Figure 2. Repopulated microglia and macrophages are able to engage in the development of neuropathic pain.

(a) Representative images showing repopulation of Iba1-positive spinal microglia at POD14 in control and pre-SNT ablation mice. Scale bar, 100 μm. (b) Graphical representation showing the time course of ablation and repopulation of dorsal horn microglia in both ipsilateral and contralateral sides after SNT in control and ablation groups (n=3 mice for each group, n=3 images for each animal, ***P<0.001, ablation ipsi versus control ipsi, t-test). (c) Representative images showing macrophage repopulation in the contralateral and ipsilateral DRGs at POD14. Scale bar, 50 μm. (d) Time course of macrophage repopulation in the contralateral and ipsilateral DRG after SNT in control and ablation groups (n=3 mice for each group, n=3 images for each animal, *P<0.05, ***P<0.001, ablation ipsi versus control ipsi, t-test). (e) An experimental diagram showing the timeline of experiments (upper) and a representative image showing the repopulated microglia in the spinal dorsal horn at POD7 after SNT (lower).
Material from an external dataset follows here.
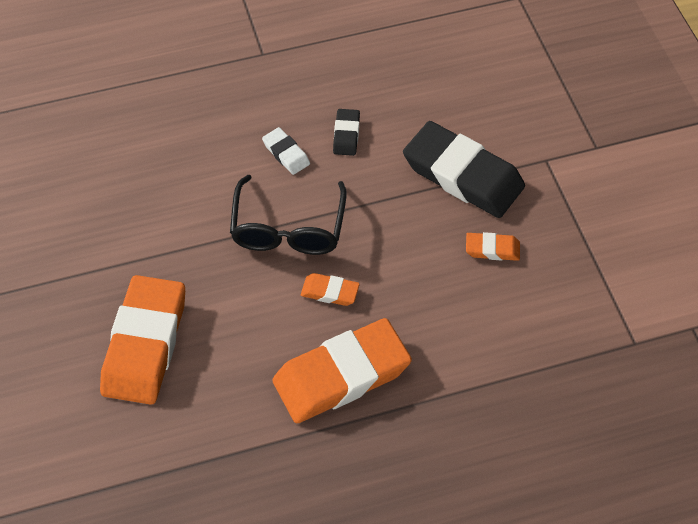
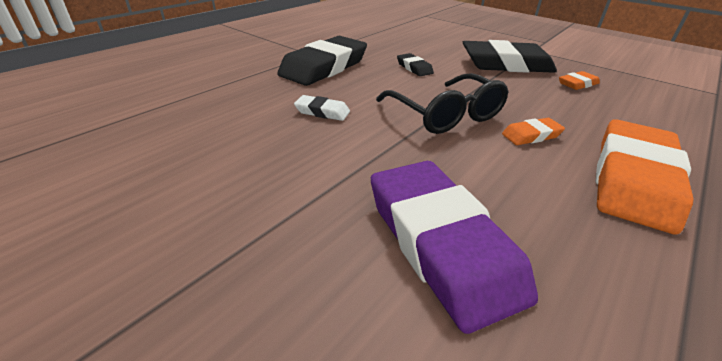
camera: 35 degrees left, 20 degrees down
orange eraser [100,275,185,405] -> purple eraser [371,161,538,334]
white eraser [262,127,310,175] -> white eraser moved to [294,95,350,121]
none -> black eraser [277,36,367,86]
Scale bar, 100 μm. (f) Mechanical allodynia after SNT in post-ablation mice when microglia and macrophages were repopulated. Data represent average 50% paw withdrawal threshold±s.e.m. (n=6 for each group; P>0.05 for all testing points, post-ablation ipsi versus control ipsi, U-test). CX₃CR1^CreER/+:R26^iDTR/+ mice with DT only were considered to be controls and mice with both TM+DT treatment was ablation group.